工具の内壁を加熱するのをやめて、ウェーハ自体を加熱しましょう。
半導体ウェーハを適切な温度に保つのは、非常に精密な作業です。しかし、通常の赤外線ランプを使用している場合、実際には無駄な労力がかかっています。そのようなランプはあらゆる方向に熱を放出するため、エネルギーの大部分が工具の内壁を温めるだけに消費されてしまいます。これはエネルギーの無駄遣いです。さらに悪いことに、装置のケースが巨大なラジエーターのようになり、メンテナンス時に作業員が火傷する危険性もあります。理想的ではありません。
解決策はごく簡単です。無指向性に熱を放出するのをやめ、特定の方向に熱を集中させるのです。私たちは指向性のある赤外線加熱を利用してこの問題を解決しています。
実際の動作原理
通常の石英ランプを考えてみてください。それは360度全方位に熱を放出する電球のようなものです。ウェーハ処理用の装置では、そのエネルギーの半分が金属製の壁に当たるだけです。
私たちは特殊な反射板やフィルターを使って、熱のベクトルを絞り込みます。そうすることで、熱が無秩序に散乱するのを防ぎ、必要な場所、つまりウェーハの表面にだけ熱が届くようになります。そうすれば、ウェーハの加熱速度は維持されますが、装置の他の部分は冷たいままです。もはや装置の内部をオーブンのようにする必要はありません。
難しい点:正確な位置調整
これらのランプは狭いスペースに設置されるように設計されていますが、単純に取り付けるだけでは機能しません。焦点の位置が最も重要です。

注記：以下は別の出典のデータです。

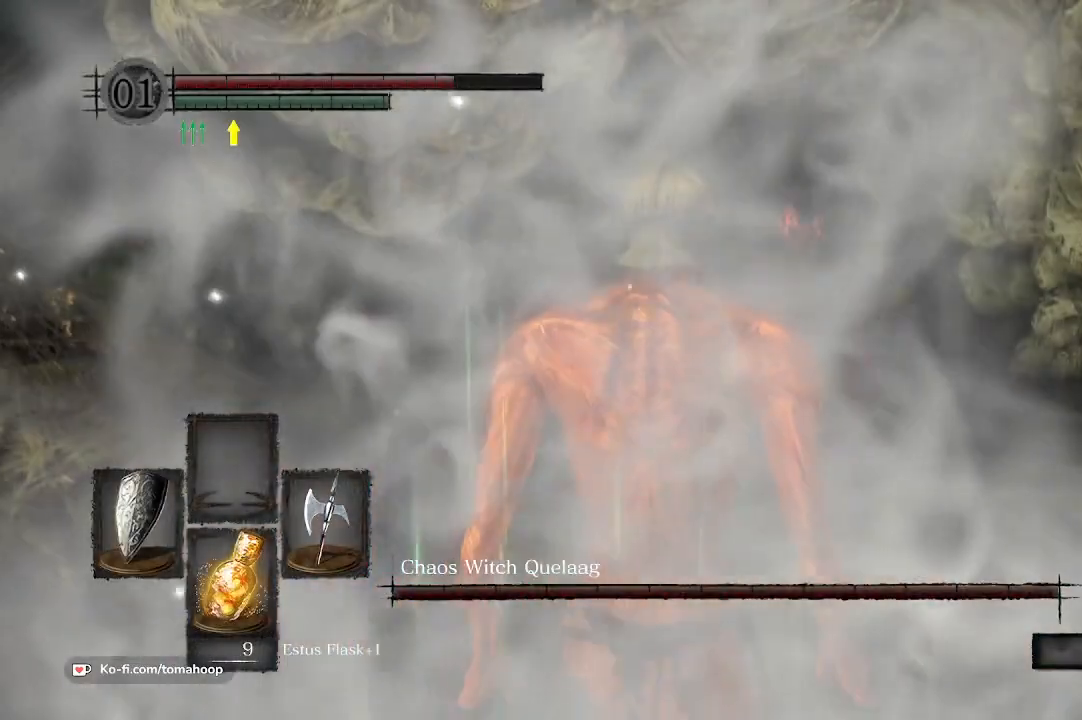
{"buttons": ["X"], "left_stick": "up", "right_stick": "center", "events": [[300, "right_stick", "down-left"], [333, "left_stick", "up-right"], [400, "right_stick", "center"], [433, "left_stick", "up"], [500, "X", "down"]]}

もしランプの位置が少しでもずれると、問題が発生します。ウェーハには冷却されない部分ができ、壁面には過度に熱くなる部分ができます。精度が求められるため、手先の安定性が必要です。
また、空気の流れも重要です。高出力の指向性ランプは強力ですが、ランプ自体も熱くなります。もし内部の冷却システムが十分でなければ、時間が経つにつれてコネクタが壊れたり、反射板のコーティングが損傷したりします。そのため、パワー密度と冷却性能のバランスを取る必要があります。
チームにとってのメリット
装置の内部に熱が漏れるのを防げば、すべてが簡単になります。人々を安全に保つために、すべての内部パネルに重厚な断熱材を使う必要もありません。
そして、装置のメンテナンスも楽になります。チャンバーを開けて部品を交換する際、金属が皮膚を焼くほどの温度に冷えるのを待つ必要がありません。これにより、より安全で迅速に作業が行えます。